Simultaneous Analysis
In the simultaneous analysis I will create one quick function just to make sure that we get the same output for all 4 patterns at once. I feel that plenty of analysis was done on the individual functions, so verifying equal output will assure me that they are all adaquate for basic binary input given that length of vector y is less than the length of vector x. The other constraint clearly being binary values across each vector.
pattern_a <- function(y, x) {
if (!all(y %in% c(0,1))) stop("y is not a binary pattern")
if (!all(x %in% c(0,1))) stop("x is not a binary sequence")
if (length(y) > length(x)) return(0)
found <- all(y==x[1:length(y)])
return( found + pattern_a(y,x[-1]))
}
test=function(x,y){
for(i in 1:50){
x=rbinom(1000,1,.5)
y=rbinom(8,1,.5)
resulta=pattern_a(y,x)
resultb=pattern_b(y,x)
resultc=pattern_c(y,x)
resultd=pattern_d(y,x)
i=i+1
print(c(resulta,resultb,resultc,resultd))}
}
test(x,y)
FINAL ANALYSIS
I produced a 50X4 generated row and column output to verify 50 runs of equality among our functions. Notice I re-normalized function_a since some manipulation was done earlier.

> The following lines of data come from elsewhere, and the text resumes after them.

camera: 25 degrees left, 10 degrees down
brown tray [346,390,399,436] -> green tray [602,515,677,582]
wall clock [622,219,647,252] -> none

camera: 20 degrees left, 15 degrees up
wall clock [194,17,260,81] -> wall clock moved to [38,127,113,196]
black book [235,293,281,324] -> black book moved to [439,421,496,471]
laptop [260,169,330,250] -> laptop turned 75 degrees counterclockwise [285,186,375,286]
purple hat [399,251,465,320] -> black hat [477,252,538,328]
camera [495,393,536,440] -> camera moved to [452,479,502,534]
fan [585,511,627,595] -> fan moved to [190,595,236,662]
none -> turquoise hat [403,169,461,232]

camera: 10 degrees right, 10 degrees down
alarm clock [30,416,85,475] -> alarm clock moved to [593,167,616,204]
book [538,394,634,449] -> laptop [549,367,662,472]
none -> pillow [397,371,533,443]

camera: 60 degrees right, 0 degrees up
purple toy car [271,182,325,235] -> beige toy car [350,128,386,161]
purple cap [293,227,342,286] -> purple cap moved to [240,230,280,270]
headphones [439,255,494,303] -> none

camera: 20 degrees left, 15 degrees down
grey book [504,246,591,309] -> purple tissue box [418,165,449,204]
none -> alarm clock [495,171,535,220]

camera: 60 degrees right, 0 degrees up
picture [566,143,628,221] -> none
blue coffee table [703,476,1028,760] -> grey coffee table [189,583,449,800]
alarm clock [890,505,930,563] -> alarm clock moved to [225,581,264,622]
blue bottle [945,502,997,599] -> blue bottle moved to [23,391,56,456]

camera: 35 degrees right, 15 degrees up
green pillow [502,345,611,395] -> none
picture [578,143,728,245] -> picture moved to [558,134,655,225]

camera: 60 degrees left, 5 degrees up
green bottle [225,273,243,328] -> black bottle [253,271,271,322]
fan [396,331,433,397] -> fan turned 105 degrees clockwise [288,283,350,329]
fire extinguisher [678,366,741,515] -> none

Discussion on 5 things that make a good code
I think the first thing that makes a good code is the use of the DRY principle. It is easy to see that once code gets longer we would rather not have stuff all over the place. Organization is essential when programming in any language. Next, avoiding nested loops may be a good idea since it causes programs to be slow. Even though R has this quality performance we will see that once the programs get longer that nested functionallity will be more of a nuisance than a help from a time standpoint. Third, with if () statements, I think using a braces is a better choice, even if the conditional command is only one or two lines. Modifying functions is much easier if the braces are already there. Fourth, avoid global variables! These are better known as formal parameters. It is a much better idea to move through function arguments when possible. Lastly, in regard to functions I recommend always using a return statement at the end of each function. This gives an explicit understanding of what is happening. It is good for you as a programmer and your peers to be able to understand every detail of the code, ESPECIALLY the output.